KUALA LUMPUR (AFP) – Pemerintah Malaysia menghadapi kritik yang meningkat dari anggota parlemen oposisi dan kelompok hak asasi manusia pada hari Rabu (24 Februari) atas keputusannya untuk mendeportasi lebih dari 1.000 warga negara Myanmar yang bertentangan dengan perintah pengadilan.
Para migran, yang menurut para aktivis termasuk pencari suaka yang rentan, berangkat pada hari Selasa dengan kapal angkatan laut Myanmar dari pangkalan militer Malaysia kembali ke tanah air mereka, hanya beberapa minggu setelah kudeta.
Kelompok-kelompok hak asasi manusia telah mengkritik keras rencana tersebut, dan beberapa jam sebelum deportasi, Pengadilan Tinggi Kuala Lumpur memerintahkan agar dihentikan sementara untuk memungkinkan tantangan hukum dari para aktivis.
Namun para pejabat terus maju, memulangkan 1.086 migran dan tidak memberikan penjelasan mengapa instruksi pengadilan diabaikan.
Dalam sebuah pernyataan bersama, empat anggota parlemen oposisi mengutuk deportasi “tidak manusiawi” dan menyarankan pejabat pemerintah dapat ditahan karena mengabaikan keputusan hukum.

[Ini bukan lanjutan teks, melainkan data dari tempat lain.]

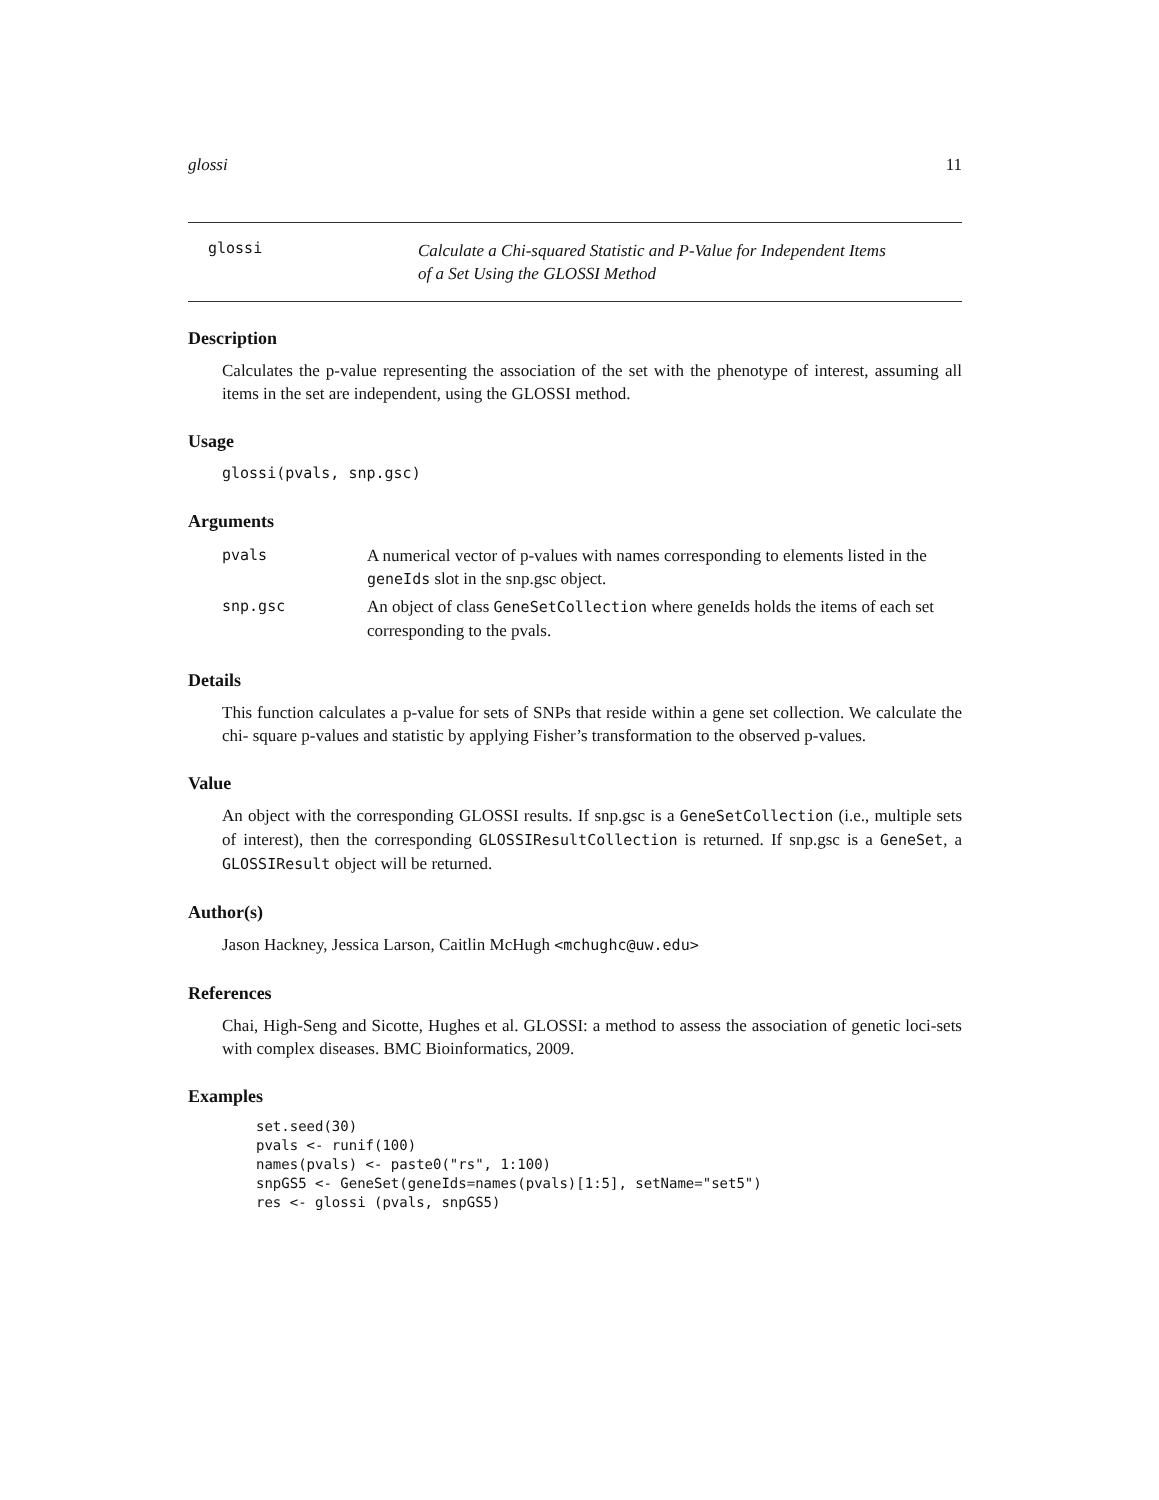glossi 11
glossi
Calculate a Chi-squared Statistic and P-Value for Independent Items
of a Set Using the GLOSSI Method
Description
Calculates the p-value representing the association of the set with the phenotype of interest, assuming all items in the set are independent, using the GLOSSI method.
Usage
glossi(pvals, snp.gsc)
Arguments
| pvals | A numerical vector of p-values with names corresponding to elements listed in the geneIds slot in the snp.gsc object. |
| snp.gsc | An object of class GeneSetCollection where geneIds holds the items of each set corresponding to the pvals. |
Details
This function calculates a p-value for sets of SNPs that reside within a gene set collection. We calculate the chi- square p-values and statistic by applying Fisher’s transformation to the observed p-values.
Value
An object with the corresponding GLOSSI results. If snp.gsc is a GeneSetCollection (i.e., multiple sets of interest), then the corresponding GLOSSIResultCollection is returned. If snp.gsc is a GeneSet, a GLOSSIResult object will be returned.
Author(s)
Jason Hackney, Jessica Larson, Caitlin McHugh <mchughc@uw.edu>
References
Chai, High-Seng and Sicotte, Hughes et al. GLOSSI: a method to assess the association of genetic loci-sets with complex diseases. BMC Bioinformatics, 2009.
Examples
set.seed(30)
pvals <- runif(100)
names(pvals) <- paste0("rs", 1:100)
snpGS5 <- GeneSet(geneIds=names(pvals)[1:5], setName="set5")
res <- glossi (pvals, snpGS5)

“Tindakan ini … adalah tampilan yang jelas bahwa pemerintah Malaysia tidak menghormati proses pengadilan yang sedang berlangsung dan telah menempatkan Malaysia dalam cahaya buruk di bidang hak asasi manusia,” kata mereka.
Amnesty International, salah satu kelompok yang menentang deportasi, mengatakan pemerintah “berutang penjelasan kepada rakyat Malaysia mengapa mereka memilih untuk menentang perintah pengadilan”.
“Deportasi berbahaya ini belum diteliti dengan benar dan menempatkan individu pada risiko besar,” kata Katrina Jorene Maliamauv, direktur eksekutif kantor Amnesty Malaysia.
Lebih dari 100 migran yang awalnya akan dideportasi diyakini telah ditinggalkan, dengan para pejabat tidak memberikan penjelasan mengapa.
Pada hari Rabu, Pengadilan Tinggi memutuskan mereka yang tersisa tidak boleh dikirim kembali karena LSM menantang repatriasi.
Pejabat imigrasi Malaysia bersikeras tidak ada anggota minoritas Rohingya yang dianiaya – tidak diakui sebagai warga negara di Myanmar – atau pencari suaka di antara mereka yang dipulangkan.
Tetapi kelompok-kelompok hak asasi manusia telah meragukan klaim pihak berwenang bahwa tidak ada pencari suaka di antara mereka yang dideportasi.
Pihak berwenang sejak 2019 memblokir badan pengungsi PBB dari pusat penahanan imigrasi, yang berarti mereka tidak dapat menilai migran mana yang memiliki klaim suaka asli dan harus diizinkan untuk tetap tinggal di Malaysia.
Sangat jarang bagi LSM untuk menantang repatriasi tetapi dalam kasus terbaru, mereka sangat prihatin dengan situasi hak asasi manusia yang memburuk di Myanmar sejak kudeta.